-- Task input follows --

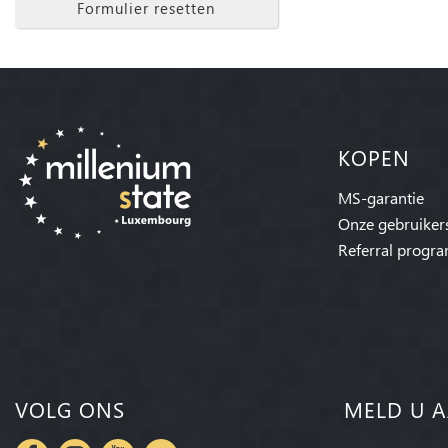
Formulier resetten
KOPEN
MS-garantie
Onze gebruiker
Referral progr
VOLG ONS
MELD U A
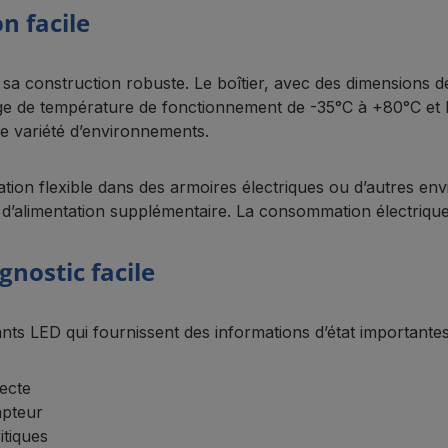
n facile
sa construction robuste. Le boîtier, avec des dimensions de
age de température de fonctionnement de -35°C à +80°C et 
e variété d’environnements.
tion flexible dans des armoires électriques ou d’autres envi
 d’alimentation supplémentaire. La consommation électriqu
gnostic facile
nts LED qui fournissent des informations d’état importantes
recte
apteur
itiques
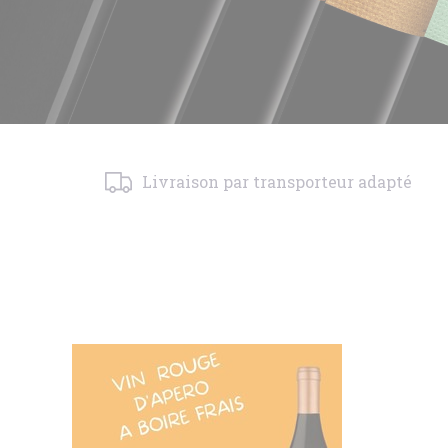
Livraison par transporteur adapté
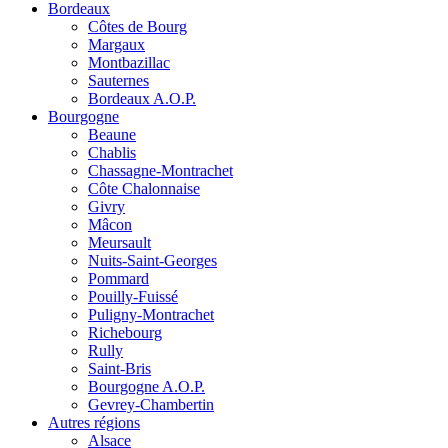
Bordeaux
Côtes de Bourg
Margaux
Montbazillac
Sauternes
Bordeaux A.O.P.
Bourgogne
Beaune
Chablis
Chassagne-Montrachet
Côte Chalonnaise
Givry
Mâcon
Meursault
Nuits-Saint-Georges
Pommard
Pouilly-Fuissé
Puligny-Montrachet
Richebourg
Rully
Saint-Bris
Bourgogne A.O.P.
Gevrey-Chambertin
Autres régions
Alsace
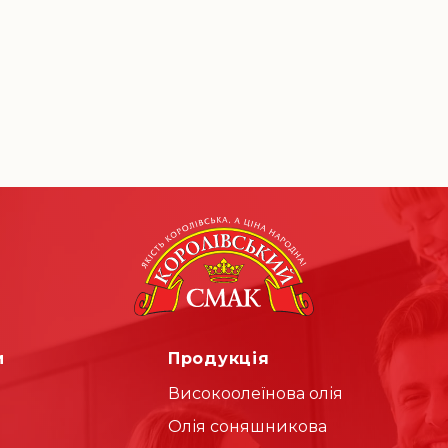
и
Продукція
Високоолеїнова олія
Олія соняшникова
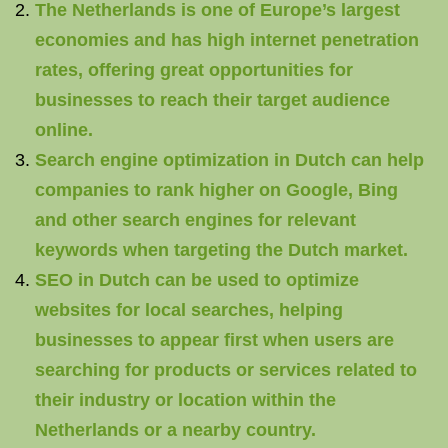
The Netherlands is one of Europe’s largest
economies and has high internet penetration
rates, offering great opportunities for
businesses to reach their target audience
online.
Search engine optimization in Dutch can help
companies to rank higher on Google, Bing
and other search engines for relevant
keywords when targeting the Dutch market.
SEO in Dutch can be used to optimize
websites for local searches, helping
businesses to appear first when users are
searching for products or services related to
their industry or location within the
Netherlands or a nearby country.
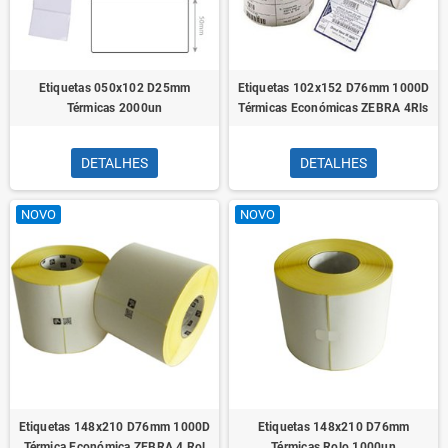
Etiquetas 050x102 D25mm
Etiquetas 102x152 D76mm 1000D
Térmicas 2000un
Térmicas Económicas ZEBRA 4Rls
DETALHES
DETALHES
NOVO
NOVO
Etiquetas 148x210 D76mm 1000D
Etiquetas 148x210 D76mm
Térmica Económica ZEBRA 4 Rol
Térmicas Rolo 1000un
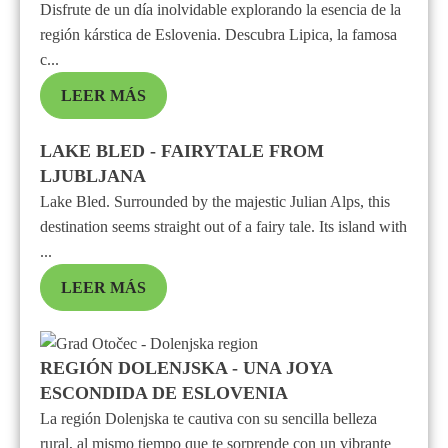
Disfrute de un día inolvidable explorando la esencia de la
región kárstica de Eslovenia. Descubra Lipica, la famosa
c...
LEER MÁS
LAKE BLED - FAIRYTALE FROM
LJUBLJANA
Lake Bled. Surrounded by the majestic Julian Alps, this
destination seems straight out of a fairy tale. Its island with
...
LEER MÁS
REGIÓN DOLENJSKA - UNA JOYA
ESCONDIDA DE ESLOVENIA
La región Dolenjska te cautiva con su sencilla belleza
rural, al mismo tiempo que te sorprende con un vibrante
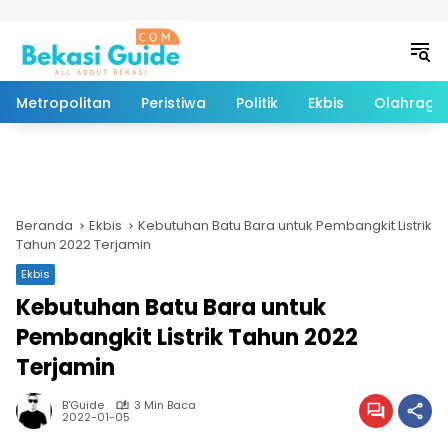
Langsung ke konten
Metropolitan
Peristiwa
Politik
Ekbis
Olahraga
Beranda
Ekbis
Kebutuhan Batu Bara untuk Pembangkit Listrik
Tahun 2022 Terjamin
Ekbis
Kebutuhan Batu Bara untuk
Pembangkit Listrik Tahun 2022
Terjamin
B'Guide
3 Min Baca
2022-01-05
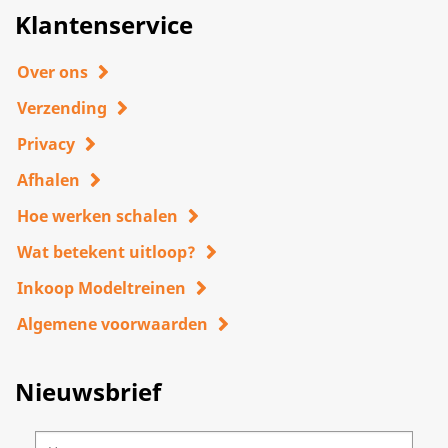
Klantenservice
Over ons
Verzending
Privacy
Afhalen
Hoe werken schalen
Wat betekent uitloop?
Inkoop Modeltreinen
Algemene voorwaarden
Nieuwsbrief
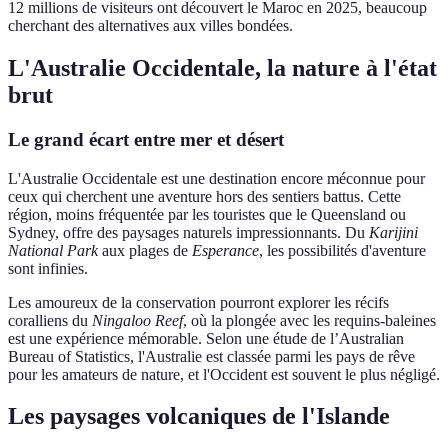
12 millions de visiteurs ont découvert le Maroc en 2025, beaucoup
cherchant des alternatives aux villes bondées.
L'Australie Occidentale, la nature à l'état
brut
Le grand écart entre mer et désert
L'Australie Occidentale est une destination encore méconnue pour
ceux qui cherchent une aventure hors des sentiers battus. Cette
région, moins fréquentée par les touristes que le Queensland ou
Sydney, offre des paysages naturels impressionnants. Du
Karijini
National Park
aux plages de
Esperance
, les possibilités d'aventure
sont infinies.
Les amoureux de la conservation pourront explorer les récifs
coralliens du
Ningaloo Reef
, où la plongée avec les requins-baleines
est une expérience mémorable. Selon une étude de l’Australian
Bureau of Statistics, l'Australie est classée parmi les pays de rêve
pour les amateurs de nature, et l'Occident est souvent le plus négligé.
Les paysages volcaniques de l'Islande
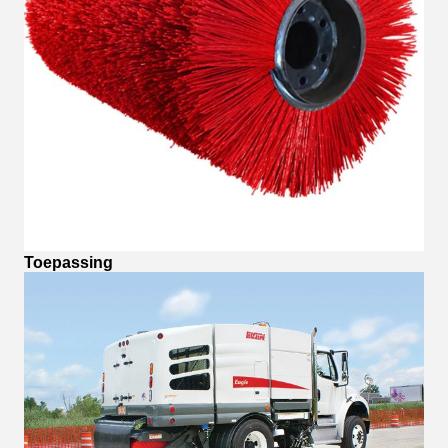
Toepassing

-- Task input concluded --

▶ [Work item]: Extract every line of text from the listing above, keeping each line as it stands, and leave the pictures out of your answer.

▶ [Finished exercise]:
Formulier resetten
KOPEN
MS-garantie
Onze gebruiker
Referral progr
VOLG ONS
MELD U A
n facile
sa construction robuste. Le boîtier, avec des dimensions de
age de température de fonctionnement de -35°C à +80°C et 
e variété d’environnements.
tion flexible dans des armoires électriques ou d’autres envi
 d’alimentation supplémentaire. La consommation électriqu
gnostic facile
nts LED qui fournissent des informations d’état importantes
recte
apteur
itiques
Livraison par transporteur adapté
Bordeaux
Côtes de Bourg
Margaux
Montbazillac
Sauternes
Bordeaux A.O.P.
Bourgogne
Beaune
Chablis
Chassagne-Montrachet
Côte Chalonnaise
Givry
Mâcon
Meursault
Nuits-Saint-Georges
Pommard
Pouilly-Fuissé
Puligny-Montrachet
Richebourg
Rully
Saint-Bris
Bourgogne A.O.P.
Gevrey-Chambertin
Autres régions
Alsace
и
Продукція
Високоолеїнова олія
Олія соняшникова
The Netherlands is one of Europe’s largest
economies and has high internet penetration
rates, offering great opportunities for
businesses to reach their target audience
online.
Search engine optimization in Dutch can help
companies to rank higher on Google, Bing
and other search engines for relevant
keywords when targeting the Dutch market.
SEO in Dutch can be used to optimize
websites for local searches, helping
businesses to appear first when users are
searching for products or services related to
their industry or location within the
Netherlands or a nearby country.
Etiquetas 050x102 D25mm
Etiquetas 102x152 D76mm 1000D
Térmicas 2000un
Térmicas Económicas ZEBRA 4Rls
DETALHES
DETALHES
NOVO
NOVO
Etiquetas 148x210 D76mm 1000D
Etiquetas 148x210 D76mm
Térmica Económica ZEBRA 4 Rol
Térmicas Rolo 1000un
Disfrute de un día inolvidable explorando la esencia de la
región kárstica de Eslovenia. Descubra Lipica, la famosa
c...
LEER MÁS
LAKE BLED - FAIRYTALE FROM
LJUBLJANA
Lake Bled. Surrounded by the majestic Julian Alps, this
destination seems straight out of a fairy tale. Its island with
...
LEER MÁS
REGIÓN DOLENJSKA - UNA JOYA
ESCONDIDA DE ESLOVENIA
La región Dolenjska te cautiva con su sencilla belleza
rural, al mismo tiempo que te sorprende con un vibrante
Langsung ke konten
Metropolitan
Peristiwa
Politik
Ekbis
Olahraga
Beranda
Ekbis
Kebutuhan Batu Bara untuk Pembangkit Listrik
Tahun 2022 Terjamin
Ekbis
Kebutuhan Batu Bara untuk
Pembangkit Listrik Tahun 2022
Terjamin
B'Guide
3 Min Baca
2022-01-05
Klantenservice
Over ons
Verzending
Privacy
Afhalen
Hoe werken schalen
Wat betekent uitloop?
Inkoop Modeltreinen
Algemene voorwaarden
Nieuwsbrief
12 millions de visiteurs ont découvert le Maroc en 2025, beaucoup
cherchant des alternatives aux villes bondées.
L'Australie Occidentale, la nature à l'état
brut
Le grand écart entre mer et désert
L'Australie Occidentale est une destination encore méconnue pour
ceux qui cherchent une aventure hors des sentiers battus. Cette
région, moins fréquentée par les touristes que le Queensland ou
Sydney, offre des paysages naturels impressionnants. Du
Karijini
National Park
aux plages de
Esperance
, les possibilités d'aventure
sont infinies.
Les amoureux de la conservation pourront explorer les récifs
coralliens du
Ningaloo Reef
, où la plongée avec les requins-baleines
est une expérience mémorable. Selon une étude de l’Australian
Bureau of Statistics, l'Australie est classée parmi les pays de rêve
pour les amateurs de nature, et l'Occident est souvent le plus négligé.
Les paysages volcaniques de l'Islande
Toepassing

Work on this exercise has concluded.